- The task
Write out the data once more, exactly as it reads.

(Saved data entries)
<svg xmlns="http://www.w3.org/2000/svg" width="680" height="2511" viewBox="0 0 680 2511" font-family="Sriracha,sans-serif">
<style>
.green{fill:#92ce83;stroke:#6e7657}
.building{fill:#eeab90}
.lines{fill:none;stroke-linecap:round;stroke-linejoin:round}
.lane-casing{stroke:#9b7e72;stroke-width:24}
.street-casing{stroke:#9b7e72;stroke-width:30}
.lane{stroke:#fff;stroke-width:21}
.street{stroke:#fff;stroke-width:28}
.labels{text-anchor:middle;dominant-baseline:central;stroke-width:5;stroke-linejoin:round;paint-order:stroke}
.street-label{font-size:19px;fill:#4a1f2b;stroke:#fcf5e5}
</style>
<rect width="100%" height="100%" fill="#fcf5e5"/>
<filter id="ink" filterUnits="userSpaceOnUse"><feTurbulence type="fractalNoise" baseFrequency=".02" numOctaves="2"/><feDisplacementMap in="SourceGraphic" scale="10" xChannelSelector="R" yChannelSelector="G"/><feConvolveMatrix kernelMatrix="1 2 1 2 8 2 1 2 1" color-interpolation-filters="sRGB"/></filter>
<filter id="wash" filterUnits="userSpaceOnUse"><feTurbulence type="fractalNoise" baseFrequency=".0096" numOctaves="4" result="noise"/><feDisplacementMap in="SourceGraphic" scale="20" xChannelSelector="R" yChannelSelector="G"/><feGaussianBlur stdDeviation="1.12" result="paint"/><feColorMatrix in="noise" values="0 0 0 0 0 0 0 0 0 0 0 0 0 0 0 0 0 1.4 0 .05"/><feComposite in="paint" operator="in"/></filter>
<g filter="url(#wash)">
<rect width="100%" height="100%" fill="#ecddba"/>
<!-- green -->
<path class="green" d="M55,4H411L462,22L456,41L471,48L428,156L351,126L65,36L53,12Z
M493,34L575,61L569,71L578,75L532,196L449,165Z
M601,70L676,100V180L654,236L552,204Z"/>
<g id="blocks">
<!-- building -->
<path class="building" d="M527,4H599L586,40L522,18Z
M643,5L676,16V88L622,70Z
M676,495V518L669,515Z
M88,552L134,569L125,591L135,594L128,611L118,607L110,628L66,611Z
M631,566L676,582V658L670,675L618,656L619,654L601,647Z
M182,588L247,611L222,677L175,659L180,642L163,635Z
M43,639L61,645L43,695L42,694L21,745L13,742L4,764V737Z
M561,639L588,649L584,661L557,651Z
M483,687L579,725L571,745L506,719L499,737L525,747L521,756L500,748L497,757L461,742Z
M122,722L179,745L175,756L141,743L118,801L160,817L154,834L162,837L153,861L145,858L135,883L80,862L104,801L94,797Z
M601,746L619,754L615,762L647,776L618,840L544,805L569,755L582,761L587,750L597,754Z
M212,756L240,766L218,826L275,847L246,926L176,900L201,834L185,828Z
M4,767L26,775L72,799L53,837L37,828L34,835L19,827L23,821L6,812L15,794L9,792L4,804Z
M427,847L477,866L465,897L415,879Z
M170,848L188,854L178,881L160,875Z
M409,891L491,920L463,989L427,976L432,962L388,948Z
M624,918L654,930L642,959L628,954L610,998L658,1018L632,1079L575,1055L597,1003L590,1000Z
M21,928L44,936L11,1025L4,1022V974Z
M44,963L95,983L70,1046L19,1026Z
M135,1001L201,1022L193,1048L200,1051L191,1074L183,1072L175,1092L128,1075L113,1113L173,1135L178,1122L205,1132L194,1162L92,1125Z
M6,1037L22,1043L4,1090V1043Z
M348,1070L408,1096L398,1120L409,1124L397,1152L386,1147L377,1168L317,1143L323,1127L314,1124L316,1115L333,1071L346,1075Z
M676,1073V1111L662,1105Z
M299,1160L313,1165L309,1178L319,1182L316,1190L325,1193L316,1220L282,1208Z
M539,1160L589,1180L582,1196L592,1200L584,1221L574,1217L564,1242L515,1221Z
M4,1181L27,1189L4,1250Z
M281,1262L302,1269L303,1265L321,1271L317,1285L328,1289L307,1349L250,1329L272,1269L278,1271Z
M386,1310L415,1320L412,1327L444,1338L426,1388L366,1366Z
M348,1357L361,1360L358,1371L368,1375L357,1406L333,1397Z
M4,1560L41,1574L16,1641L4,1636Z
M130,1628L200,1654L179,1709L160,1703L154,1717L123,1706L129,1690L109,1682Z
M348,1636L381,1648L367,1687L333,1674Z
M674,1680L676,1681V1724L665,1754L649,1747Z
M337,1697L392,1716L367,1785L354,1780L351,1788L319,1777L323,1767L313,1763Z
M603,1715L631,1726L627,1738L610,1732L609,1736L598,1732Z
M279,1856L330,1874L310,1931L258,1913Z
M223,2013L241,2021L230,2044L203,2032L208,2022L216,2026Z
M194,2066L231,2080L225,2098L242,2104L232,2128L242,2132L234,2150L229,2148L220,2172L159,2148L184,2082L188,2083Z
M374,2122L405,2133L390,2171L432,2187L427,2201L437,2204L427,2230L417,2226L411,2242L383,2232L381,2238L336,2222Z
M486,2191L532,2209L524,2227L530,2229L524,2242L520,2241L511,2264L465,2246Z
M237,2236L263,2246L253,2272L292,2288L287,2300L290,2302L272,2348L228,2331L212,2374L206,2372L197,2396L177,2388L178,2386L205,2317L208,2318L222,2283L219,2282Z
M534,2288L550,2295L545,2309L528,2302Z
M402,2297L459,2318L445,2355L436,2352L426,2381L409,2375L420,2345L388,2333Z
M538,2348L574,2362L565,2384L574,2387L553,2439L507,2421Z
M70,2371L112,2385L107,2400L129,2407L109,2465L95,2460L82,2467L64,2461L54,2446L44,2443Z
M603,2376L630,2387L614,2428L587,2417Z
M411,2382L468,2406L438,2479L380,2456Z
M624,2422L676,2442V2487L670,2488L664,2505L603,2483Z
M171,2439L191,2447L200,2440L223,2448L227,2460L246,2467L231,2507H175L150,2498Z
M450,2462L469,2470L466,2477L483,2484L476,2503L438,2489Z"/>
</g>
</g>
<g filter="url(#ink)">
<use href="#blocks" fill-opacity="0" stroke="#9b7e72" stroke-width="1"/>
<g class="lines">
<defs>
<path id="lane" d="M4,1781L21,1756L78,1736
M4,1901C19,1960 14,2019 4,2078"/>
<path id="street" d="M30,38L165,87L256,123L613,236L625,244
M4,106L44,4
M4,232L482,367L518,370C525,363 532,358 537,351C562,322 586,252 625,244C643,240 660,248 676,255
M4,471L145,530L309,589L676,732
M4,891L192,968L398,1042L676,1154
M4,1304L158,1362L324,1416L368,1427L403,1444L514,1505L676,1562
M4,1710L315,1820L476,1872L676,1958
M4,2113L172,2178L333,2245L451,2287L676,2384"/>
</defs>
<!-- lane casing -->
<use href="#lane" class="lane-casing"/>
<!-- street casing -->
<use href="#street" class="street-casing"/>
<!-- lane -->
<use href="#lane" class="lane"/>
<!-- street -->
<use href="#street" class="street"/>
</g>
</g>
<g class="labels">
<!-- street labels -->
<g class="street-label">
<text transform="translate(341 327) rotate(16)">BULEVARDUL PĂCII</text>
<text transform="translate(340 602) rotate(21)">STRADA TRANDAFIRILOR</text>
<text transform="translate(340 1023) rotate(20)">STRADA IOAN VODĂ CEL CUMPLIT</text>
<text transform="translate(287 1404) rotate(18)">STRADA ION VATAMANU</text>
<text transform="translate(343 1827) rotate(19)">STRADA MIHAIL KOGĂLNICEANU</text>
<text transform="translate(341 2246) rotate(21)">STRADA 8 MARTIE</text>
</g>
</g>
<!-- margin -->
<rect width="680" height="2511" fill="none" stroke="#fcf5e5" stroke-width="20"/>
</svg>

- Answer for the task
<svg xmlns="http://www.w3.org/2000/svg" width="680" height="2511" viewBox="0 0 680 2511" font-family="Sriracha,sans-serif">
<style>
.green{fill:#92ce83;stroke:#6e7657}
.building{fill:#eeab90}
.lines{fill:none;stroke-linecap:round;stroke-linejoin:round}
.lane-casing{stroke:#9b7e72;stroke-width:24}
.street-casing{stroke:#9b7e72;stroke-width:30}
.lane{stroke:#fff;stroke-width:21}
.street{stroke:#fff;stroke-width:28}
.labels{text-anchor:middle;dominant-baseline:central;stroke-width:5;stroke-linejoin:round;paint-order:stroke}
.street-label{font-size:19px;fill:#4a1f2b;stroke:#fcf5e5}
</style>
<rect width="100%" height="100%" fill="#fcf5e5"/>
<filter id="ink" filterUnits="userSpaceOnUse"><feTurbulence type="fractalNoise" baseFrequency=".02" numOctaves="2"/><feDisplacementMap in="SourceGraphic" scale="10" xChannelSelector="R" yChannelSelector="G"/><feConvolveMatrix kernelMatrix="1 2 1 2 8 2 1 2 1" color-interpolation-filters="sRGB"/></filter>
<filter id="wash" filterUnits="userSpaceOnUse"><feTurbulence type="fractalNoise" baseFrequency=".0096" numOctaves="4" result="noise"/><feDisplacementMap in="SourceGraphic" scale="20" xChannelSelector="R" yChannelSelector="G"/><feGaussianBlur stdDeviation="1.12" result="paint"/><feColorMatrix in="noise" values="0 0 0 0 0 0 0 0 0 0 0 0 0 0 0 0 0 1.4 0 .05"/><feComposite in="paint" operator="in"/></filter>
<g filter="url(#wash)">
<rect width="100%" height="100%" fill="#ecddba"/>
<!-- green -->
<path class="green" d="M55,4H411L462,22L456,41L471,48L428,156L351,126L65,36L53,12Z
M493,34L575,61L569,71L578,75L532,196L449,165Z
M601,70L676,100V180L654,236L552,204Z"/>
<g id="blocks">
<!-- building -->
<path class="building" d="M527,4H599L586,40L522,18Z
M643,5L676,16V88L622,70Z
M676,495V518L669,515Z
M88,552L134,569L125,591L135,594L128,611L118,607L110,628L66,611Z
M631,566L676,582V658L670,675L618,656L619,654L601,647Z
M182,588L247,611L222,677L175,659L180,642L163,635Z
M43,639L61,645L43,695L42,694L21,745L13,742L4,764V737Z
M561,639L588,649L584,661L557,651Z
M483,687L579,725L571,745L506,719L499,737L525,747L521,756L500,748L497,757L461,742Z
M122,722L179,745L175,756L141,743L118,801L160,817L154,834L162,837L153,861L145,858L135,883L80,862L104,801L94,797Z
M601,746L619,754L615,762L647,776L618,840L544,805L569,755L582,761L587,750L597,754Z
M212,756L240,766L218,826L275,847L246,926L176,900L201,834L185,828Z
M4,767L26,775L72,799L53,837L37,828L34,835L19,827L23,821L6,812L15,794L9,792L4,804Z
M427,847L477,866L465,897L415,879Z
M170,848L188,854L178,881L160,875Z
M409,891L491,920L463,989L427,976L432,962L388,948Z
M624,918L654,930L642,959L628,954L610,998L658,1018L632,1079L575,1055L597,1003L590,1000Z
M21,928L44,936L11,1025L4,1022V974Z
M44,963L95,983L70,1046L19,1026Z
M135,1001L201,1022L193,1048L200,1051L191,1074L183,1072L175,1092L128,1075L113,1113L173,1135L178,1122L205,1132L194,1162L92,1125Z
M6,1037L22,1043L4,1090V1043Z
M348,1070L408,1096L398,1120L409,1124L397,1152L386,1147L377,1168L317,1143L323,1127L314,1124L316,1115L333,1071L346,1075Z
M676,1073V1111L662,1105Z
M299,1160L313,1165L309,1178L319,1182L316,1190L325,1193L316,1220L282,1208Z
M539,1160L589,1180L582,1196L592,1200L584,1221L574,1217L564,1242L515,1221Z
M4,1181L27,1189L4,1250Z
M281,1262L302,1269L303,1265L321,1271L317,1285L328,1289L307,1349L250,1329L272,1269L278,1271Z
M386,1310L415,1320L412,1327L444,1338L426,1388L366,1366Z
M348,1357L361,1360L358,1371L368,1375L357,1406L333,1397Z
M4,1560L41,1574L16,1641L4,1636Z
M130,1628L200,1654L179,1709L160,1703L154,1717L123,1706L129,1690L109,1682Z
M348,1636L381,1648L367,1687L333,1674Z
M674,1680L676,1681V1724L665,1754L649,1747Z
M337,1697L392,1716L367,1785L354,1780L351,1788L319,1777L323,1767L313,1763Z
M603,1715L631,1726L627,1738L610,1732L609,1736L598,1732Z
M279,1856L330,1874L310,1931L258,1913Z
M223,2013L241,2021L230,2044L203,2032L208,2022L216,2026Z
M194,2066L231,2080L225,2098L242,2104L232,2128L242,2132L234,2150L229,2148L220,2172L159,2148L184,2082L188,2083Z
M374,2122L405,2133L390,2171L432,2187L427,2201L437,2204L427,2230L417,2226L411,2242L383,2232L381,2238L336,2222Z
M486,2191L532,2209L524,2227L530,2229L524,2242L520,2241L511,2264L465,2246Z
M237,2236L263,2246L253,2272L292,2288L287,2300L290,2302L272,2348L228,2331L212,2374L206,2372L197,2396L177,2388L178,2386L205,2317L208,2318L222,2283L219,2282Z
M534,2288L550,2295L545,2309L528,2302Z
M402,2297L459,2318L445,2355L436,2352L426,2381L409,2375L420,2345L388,2333Z
M538,2348L574,2362L565,2384L574,2387L553,2439L507,2421Z
M70,2371L112,2385L107,2400L129,2407L109,2465L95,2460L82,2467L64,2461L54,2446L44,2443Z
M603,2376L630,2387L614,2428L587,2417Z
M411,2382L468,2406L438,2479L380,2456Z
M624,2422L676,2442V2487L670,2488L664,2505L603,2483Z
M171,2439L191,2447L200,2440L223,2448L227,2460L246,2467L231,2507H175L150,2498Z
M450,2462L469,2470L466,2477L483,2484L476,2503L438,2489Z"/>
</g>
</g>
<g filter="url(#ink)">
<use href="#blocks" fill-opacity="0" stroke="#9b7e72" stroke-width="1"/>
<g class="lines">
<defs>
<path id="lane" d="M4,1781L21,1756L78,1736
M4,1901C19,1960 14,2019 4,2078"/>
<path id="street" d="M30,38L165,87L256,123L613,236L625,244
M4,106L44,4
M4,232L482,367L518,370C525,363 532,358 537,351C562,322 586,252 625,244C643,240 660,248 676,255
M4,471L145,530L309,589L676,732
M4,891L192,968L398,1042L676,1154
M4,1304L158,1362L324,1416L368,1427L403,1444L514,1505L676,1562
M4,1710L315,1820L476,1872L676,1958
M4,2113L172,2178L333,2245L451,2287L676,2384"/>
</defs>
<!-- lane casing -->
<use href="#lane" class="lane-casing"/>
<!-- street casing -->
<use href="#street" class="street-casing"/>
<!-- lane -->
<use href="#lane" class="lane"/>
<!-- street -->
<use href="#street" class="street"/>
</g>
</g>
<g class="labels">
<!-- street labels -->
<g class="street-label">
<text transform="translate(341 327) rotate(16)">BULEVARDUL PĂCII</text>
<text transform="translate(340 602) rotate(21)">STRADA TRANDAFIRILOR</text>
<text transform="translate(340 1023) rotate(20)">STRADA IOAN VODĂ CEL CUMPLIT</text>
<text transform="translate(287 1404) rotate(18)">STRADA ION VATAMANU</text>
<text transform="translate(343 1827) rotate(19)">STRADA MIHAIL KOGĂLNICEANU</text>
<text transform="translate(341 2246) rotate(21)">STRADA 8 MARTIE</text>
</g>
</g>
<!-- margin -->
<rect width="680" height="2511" fill="none" stroke="#fcf5e5" stroke-width="20"/>
</svg>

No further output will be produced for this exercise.